Im Gegensatz zu P. Grasso hält der Dominikaner Raimondo Spiazzi die Abstammung außerirdischer Vernunftwesen von Adam und Eva durchaus für möglich. Angeregt durch die Landung des „Lunik II" auf dem Mond, veröffentlichte er im Jahre 1959 in der im Vatikan erscheinenden Wochenschrift „Osservatore della Domenica“ einen Artikel, in dem er von der Hypothese ausgeht, daß etwaige Mond- oder Planetenbewohner von Adam und Eva abstammen könnten. Dementsprechend schreibt er ihnen, selbstverständlich immer in hypothetischer Form, auch die Erbsünde zu und muß daher zu anderen Ergebnissen gelangen als P. Grasso. „Da Jesus Christus für alle Menschen gestorben ist", heißt es bei P. Spiazzi, „sollte man annehmen, daß auch jenen Bewohnern von Mond und Umgebung die Früchte der Erlösung zugewendet werden, allerdings über Wege, die wir nicht kennen, da wir nur wissen, was Jesus in der Heilanordnung für diese Welt festgelegt hat. auf die er vor zweitausend Jahren herabgestiegen ist.“ Und weiter schreibt P. Spiazzi: „Wenn der Status außerirdischer Wesen der erlösten Natur ist, so kann die Erlösung an und für sich auch durch die Fleischwerdung des Erlösers stattgefunden haben wie auf der Erde; an und für sich kann das Wort auch in anderen Welten Fleisch geworden sein, wo es auch eine andere Gestalt und einen anderen Namen als den Christi angenommen haben kann. Allerdings führen die Erklärungen des heiligen

Paulus über den universalen Primat Christi zu der Annahme, daß auch in jeder anderen Welt, wenn eine Erlösung notwendig ist, diese durch einen Christus vollbracht worden ist. Auf welche Weise? Man soll nicht zuviel forschen, wenn man nicht irren will."

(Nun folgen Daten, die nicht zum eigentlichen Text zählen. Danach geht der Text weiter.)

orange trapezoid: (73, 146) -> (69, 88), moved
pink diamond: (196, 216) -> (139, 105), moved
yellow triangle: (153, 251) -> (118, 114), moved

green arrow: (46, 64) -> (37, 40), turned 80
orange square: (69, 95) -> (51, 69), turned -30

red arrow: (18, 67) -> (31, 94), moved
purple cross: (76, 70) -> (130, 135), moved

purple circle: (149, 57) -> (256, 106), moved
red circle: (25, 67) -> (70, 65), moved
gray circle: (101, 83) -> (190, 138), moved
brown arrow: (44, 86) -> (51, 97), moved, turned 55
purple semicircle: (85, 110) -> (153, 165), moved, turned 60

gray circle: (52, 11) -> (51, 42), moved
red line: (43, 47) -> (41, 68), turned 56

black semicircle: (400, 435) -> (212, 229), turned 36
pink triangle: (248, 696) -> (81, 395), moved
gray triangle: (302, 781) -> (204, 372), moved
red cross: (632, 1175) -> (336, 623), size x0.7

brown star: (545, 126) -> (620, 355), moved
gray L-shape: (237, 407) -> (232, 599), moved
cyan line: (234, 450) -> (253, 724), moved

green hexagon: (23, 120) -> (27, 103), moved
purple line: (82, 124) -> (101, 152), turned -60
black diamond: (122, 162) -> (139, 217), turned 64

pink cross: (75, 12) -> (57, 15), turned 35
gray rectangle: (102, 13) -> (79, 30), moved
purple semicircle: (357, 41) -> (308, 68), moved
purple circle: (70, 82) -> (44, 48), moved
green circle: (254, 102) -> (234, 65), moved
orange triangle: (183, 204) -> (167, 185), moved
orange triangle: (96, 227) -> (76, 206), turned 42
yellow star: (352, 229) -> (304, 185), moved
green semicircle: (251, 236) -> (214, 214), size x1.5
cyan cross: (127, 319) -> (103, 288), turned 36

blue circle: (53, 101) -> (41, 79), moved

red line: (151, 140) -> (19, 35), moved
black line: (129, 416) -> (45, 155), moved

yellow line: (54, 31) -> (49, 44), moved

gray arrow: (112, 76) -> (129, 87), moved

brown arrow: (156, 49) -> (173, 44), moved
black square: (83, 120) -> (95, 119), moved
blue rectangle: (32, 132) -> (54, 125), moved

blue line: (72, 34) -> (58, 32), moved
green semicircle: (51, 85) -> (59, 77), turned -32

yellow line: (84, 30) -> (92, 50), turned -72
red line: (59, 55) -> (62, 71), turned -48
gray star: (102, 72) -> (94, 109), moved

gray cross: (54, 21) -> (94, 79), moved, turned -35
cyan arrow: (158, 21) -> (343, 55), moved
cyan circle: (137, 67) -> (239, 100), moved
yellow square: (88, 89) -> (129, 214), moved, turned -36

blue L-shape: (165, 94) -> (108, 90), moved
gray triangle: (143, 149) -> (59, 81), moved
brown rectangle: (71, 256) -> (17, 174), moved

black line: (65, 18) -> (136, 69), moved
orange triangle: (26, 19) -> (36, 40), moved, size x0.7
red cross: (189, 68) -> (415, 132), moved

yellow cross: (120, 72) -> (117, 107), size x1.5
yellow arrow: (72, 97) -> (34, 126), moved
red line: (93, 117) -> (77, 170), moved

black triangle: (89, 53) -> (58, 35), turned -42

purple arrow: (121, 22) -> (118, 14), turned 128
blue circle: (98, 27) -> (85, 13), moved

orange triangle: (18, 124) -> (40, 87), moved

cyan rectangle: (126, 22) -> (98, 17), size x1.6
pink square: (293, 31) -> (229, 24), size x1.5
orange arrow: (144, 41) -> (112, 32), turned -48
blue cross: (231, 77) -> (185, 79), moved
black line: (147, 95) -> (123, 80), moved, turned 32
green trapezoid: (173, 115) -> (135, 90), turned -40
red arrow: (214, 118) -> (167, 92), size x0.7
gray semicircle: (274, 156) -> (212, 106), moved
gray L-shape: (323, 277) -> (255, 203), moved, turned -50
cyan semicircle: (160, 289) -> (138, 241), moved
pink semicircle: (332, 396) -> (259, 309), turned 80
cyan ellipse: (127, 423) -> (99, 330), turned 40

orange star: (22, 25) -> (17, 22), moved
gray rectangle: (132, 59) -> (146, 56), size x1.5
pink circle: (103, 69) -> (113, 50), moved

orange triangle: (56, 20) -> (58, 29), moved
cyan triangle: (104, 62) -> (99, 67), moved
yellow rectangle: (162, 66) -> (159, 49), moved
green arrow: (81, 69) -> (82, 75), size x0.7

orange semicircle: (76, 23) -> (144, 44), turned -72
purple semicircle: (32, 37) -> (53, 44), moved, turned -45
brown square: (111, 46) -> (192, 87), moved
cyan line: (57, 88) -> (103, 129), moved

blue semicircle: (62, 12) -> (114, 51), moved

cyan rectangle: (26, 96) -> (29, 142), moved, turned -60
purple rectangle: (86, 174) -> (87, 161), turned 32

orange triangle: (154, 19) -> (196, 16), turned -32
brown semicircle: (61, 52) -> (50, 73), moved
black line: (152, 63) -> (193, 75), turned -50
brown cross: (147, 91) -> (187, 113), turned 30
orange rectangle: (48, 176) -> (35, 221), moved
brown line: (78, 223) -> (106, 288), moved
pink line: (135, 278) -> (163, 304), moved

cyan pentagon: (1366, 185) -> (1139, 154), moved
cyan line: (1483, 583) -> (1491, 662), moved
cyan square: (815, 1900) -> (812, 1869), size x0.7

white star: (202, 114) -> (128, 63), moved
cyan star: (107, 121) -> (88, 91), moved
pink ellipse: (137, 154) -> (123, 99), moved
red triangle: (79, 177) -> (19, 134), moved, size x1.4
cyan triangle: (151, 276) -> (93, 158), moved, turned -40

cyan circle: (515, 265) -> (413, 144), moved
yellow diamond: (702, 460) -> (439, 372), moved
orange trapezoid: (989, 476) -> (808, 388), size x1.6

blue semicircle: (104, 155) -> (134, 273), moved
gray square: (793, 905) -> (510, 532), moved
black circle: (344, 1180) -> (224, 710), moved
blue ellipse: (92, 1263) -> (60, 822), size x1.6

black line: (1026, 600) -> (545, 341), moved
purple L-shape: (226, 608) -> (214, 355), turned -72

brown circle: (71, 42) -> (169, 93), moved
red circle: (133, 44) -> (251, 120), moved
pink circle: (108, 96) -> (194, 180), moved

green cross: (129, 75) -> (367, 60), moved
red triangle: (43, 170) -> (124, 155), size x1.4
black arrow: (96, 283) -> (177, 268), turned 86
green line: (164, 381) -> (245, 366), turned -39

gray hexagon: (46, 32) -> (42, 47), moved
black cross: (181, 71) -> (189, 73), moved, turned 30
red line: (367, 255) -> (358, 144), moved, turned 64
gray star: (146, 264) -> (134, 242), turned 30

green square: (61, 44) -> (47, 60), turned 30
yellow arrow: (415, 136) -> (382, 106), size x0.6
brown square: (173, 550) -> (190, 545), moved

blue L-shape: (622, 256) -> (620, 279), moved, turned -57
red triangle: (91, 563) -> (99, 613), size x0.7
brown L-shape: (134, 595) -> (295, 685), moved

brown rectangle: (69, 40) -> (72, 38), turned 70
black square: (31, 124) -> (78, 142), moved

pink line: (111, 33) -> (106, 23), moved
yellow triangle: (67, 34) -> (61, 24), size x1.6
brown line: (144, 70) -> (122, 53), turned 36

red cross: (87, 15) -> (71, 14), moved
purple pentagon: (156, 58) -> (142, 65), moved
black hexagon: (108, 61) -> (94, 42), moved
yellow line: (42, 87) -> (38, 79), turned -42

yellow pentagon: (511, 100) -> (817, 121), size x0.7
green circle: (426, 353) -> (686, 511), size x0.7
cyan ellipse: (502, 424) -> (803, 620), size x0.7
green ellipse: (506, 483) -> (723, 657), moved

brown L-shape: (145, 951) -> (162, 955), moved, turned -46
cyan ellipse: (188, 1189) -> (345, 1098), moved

Der Astronom ist skeptisch

Wie man sieht, eröffnen sich auch der Theologie bei dem Gedanken an die Existenz vernunftbegabter Wesen auf anderen Sternen ganz neue Perspektiven. Das kirchliche Lehramt hat sich dazu bisher noch nicht geäußert — und so bleibt das Gebiet vorderhand den Spekulationen der Theologen überlassen, die sich nur in einem einzigen Punkt einig sind: Daß die Existenz vernunftbegabter Wesen auf anderen Sternen vom Dogma weder behauptet noch ausgeschlossen wird, so daß jeder Katholik darüber seine eigene Meinung haben kann. Im übrigen ist die Frage ja doch sehr hypothetischer Natur.

In der gleichen Nummer des ..Osservatore della Domenica“, in der sich P. Spiazzi von der Theologie her mit der Existenz außerirdischer Vernunftwesen beschäftigte, erörtert übrigens der Direktor der Vatikanischen Sternwarte, P. O’Connell SJ„ die Frage unter dem naturwissenschaftlichen Blickwinkel und kam dabei zu dem gleichen Ergebnis wie fast alle Vertreter der Astronomie. Während er die Existenz von Leben auf den Planeten des Sonnensystems so gut wie ausschloß, mußte er seinen Lesern die Antwort auf die Frage nach der Bewohnbarkeit von Planeten anderer Sterne schuldig bleiben. Denn vorläufig hat die Wissenschaft noch nicht einmal den Beweis dafür geliefert, daß auch andere Sterne, ebenso wie die Sonne, von Planeten umgeben sind.